I recently needed a simple priority queue in C# and was surprised to find that there is neither anything called "priority queue" nor "min heap" or "max heap" in .NET (or at least I did not find it when I looked). Here is a textbook-like implementation I came up with:

```class MinHeap<T> where T : IComparable
{
private List<T> data = new List<T>();

public void Insert(T o)
{

int i = data.Count - 1;
while (i > 0)
{
int j = (i + 1) / 2 - 1;

// Check if the invariant holds for the element in data[i]
T v = data[j];
if (v.CompareTo(data[i]) < 0 || v.CompareTo(data[i]) == 0)
{
break;
}

// Swap the elements
T tmp = data[i];
data[i] = data[j];
data[j] = tmp;

i = j;
}
}

public T ExtractMin()
{
if (data.Count < 0)
{
throw new ArgumentOutOfRangeException();
}

T min = data[0];
data[0] = data[data.Count - 1];
data.RemoveAt(data.Count - 1);
this.MinHeapify(0);
return min;
}

public T Peek()
{
return data[0];
}

public int Count
{
get { return data.Count; }
}

private void MinHeapify(int i)
{
int smallest;
int l = 2 * (i + 1) - 1;
int r = 2 * (i + 1) - 1 + 1;

if (l < data.Count && (data[l].CompareTo(data[i]) < 0))
{
smallest = l;
}
else
{
smallest = i;
}

if (r < data.Count && (data[r].CompareTo(data[smallest]) < 0))
{
smallest = r;
}

if (smallest != i)
{
T tmp = data[i];
data[i] = data[smallest];
data[smallest] = tmp;
this.MinHeapify(smallest);
}
}
}
```

1. thanks for this. It helped me

2. Thanks, this is very helpful

3. I have a question though, shouldn't the indexing start from 1 rather than 0?

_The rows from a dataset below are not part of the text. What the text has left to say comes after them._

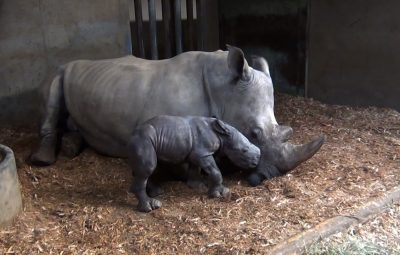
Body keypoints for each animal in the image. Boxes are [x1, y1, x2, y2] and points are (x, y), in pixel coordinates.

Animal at [126, 115, 260, 211]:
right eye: (244, 150)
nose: (257, 159)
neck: (222, 136)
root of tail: (131, 135)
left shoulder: (197, 153)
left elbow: (195, 169)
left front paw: (198, 186)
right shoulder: (203, 153)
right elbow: (215, 171)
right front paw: (220, 193)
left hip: (147, 141)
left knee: (148, 168)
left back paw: (157, 192)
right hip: (143, 140)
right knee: (148, 167)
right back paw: (150, 206)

4. It's a while ago now, so I don't remember the details off the top of my head. Probably the book used 1-indexing (I think I was looking in Norvig's "Artificial Intelligence: A Modern Approach"), and I chose to do it all with 0-indexing because that's more common in C#. I hope I got it right in all the places... Is there a specific line that looks wrong? Thanks!

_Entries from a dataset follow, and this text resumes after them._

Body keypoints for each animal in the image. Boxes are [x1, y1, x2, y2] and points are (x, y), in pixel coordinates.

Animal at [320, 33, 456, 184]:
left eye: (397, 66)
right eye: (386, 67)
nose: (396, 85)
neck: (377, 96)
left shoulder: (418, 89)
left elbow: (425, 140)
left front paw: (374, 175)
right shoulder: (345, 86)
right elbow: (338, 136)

5. Haven't tested it but I think the problem is when you want to find the children of the root you do 2*0=0 and 2*0+1=1 instead of getting 1 and 2. You don't have such problems when the indexing starts from 1. I hope that makes sense, English is not my first language.

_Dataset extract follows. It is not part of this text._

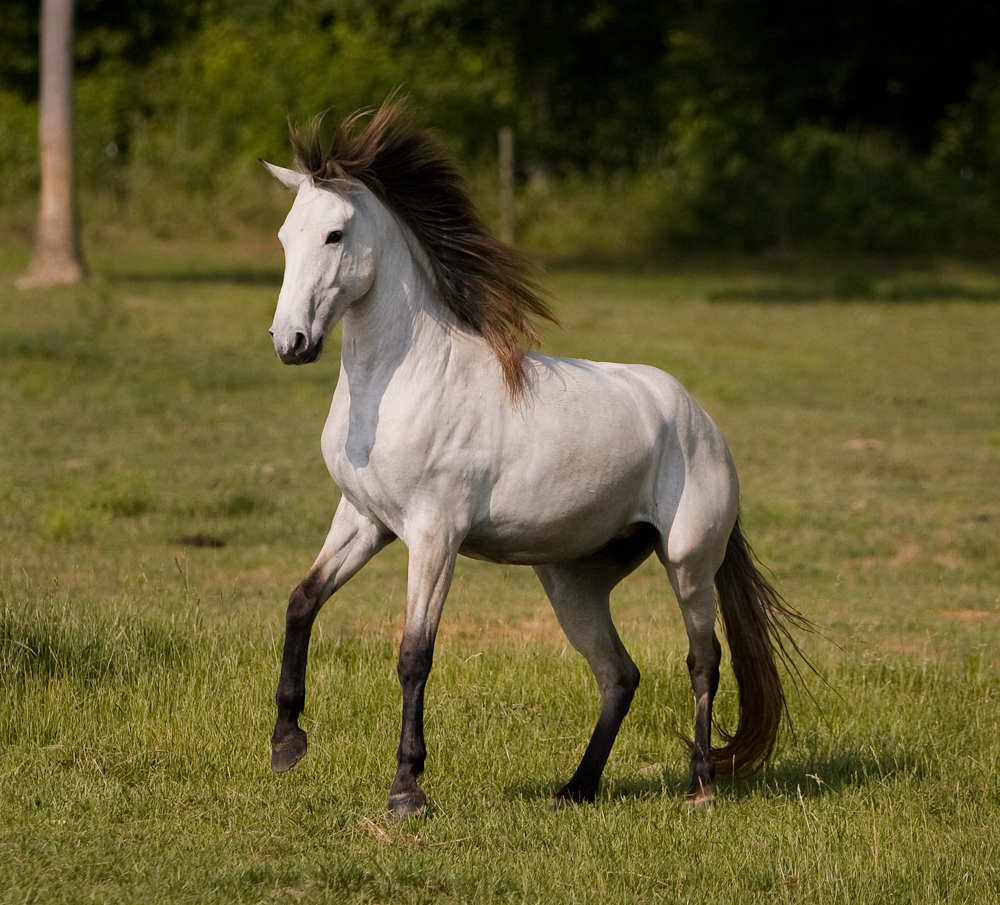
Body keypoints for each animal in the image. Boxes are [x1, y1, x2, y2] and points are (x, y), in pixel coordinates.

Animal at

6. You're completely right, there was something very strange there... I have therefore now updated the code to use (i + 1) / 2 - 1 rather than i / 2 . Have also updated the Insert method to be like the pseudocode at http://en.wikibooks.org/wiki/Data_Structures/Min_and_Max_Heaps .

However, for some reason I think it worked before as well (I just did some fuzz testing), I just haven't time currently to figure out why ;-)

7. Here's what I used to fuzz test:

class Program
{
static void Main(string[] args)
{
Random rnd = new Random();

for (int i1 = 0; i1 < 10000; i1++)
{
int n = 1000;
var a = new int[n];

MinHeap h2 = new MinHeap();
for (int i = 0; i < n; i++)
{
a[i] = rnd.Next();
h2.Insert(a[i]);
}

Array.Sort(a);

for (int i = 0; i < n; i++)
{
if (a[i] != h2.Peek())
{
Console.WriteLine("Something went wrong!");
return;
}
h2.ExtractMin();
}
}
}
}

8. Creating a heap is justified only if inserting an element into the heap takes O(log N). In the algorithm, the time taken is O(N) defeats the purpose of creating a heap!

1. What makes you think it is not O(log N)?

2. It is ok as long as the List.Add operation does it in O(1) time. This happens when number of items is lesser than the capacity of the list. When the number of items is greater than the capacity, the insert takes O(N) time. Prefer using a tree or a raw array instead of basing it on top of a List.

3. Just realized that the Capacity of a List can be adjusted at will, anytime and not just at the time of constructor. I guess it is fine.

4. You are right, the implementation of the List collection is a dependency. While I am not sure, I think it grows by a percentage whenever it gets full, so in practice almost all inserts are constant time.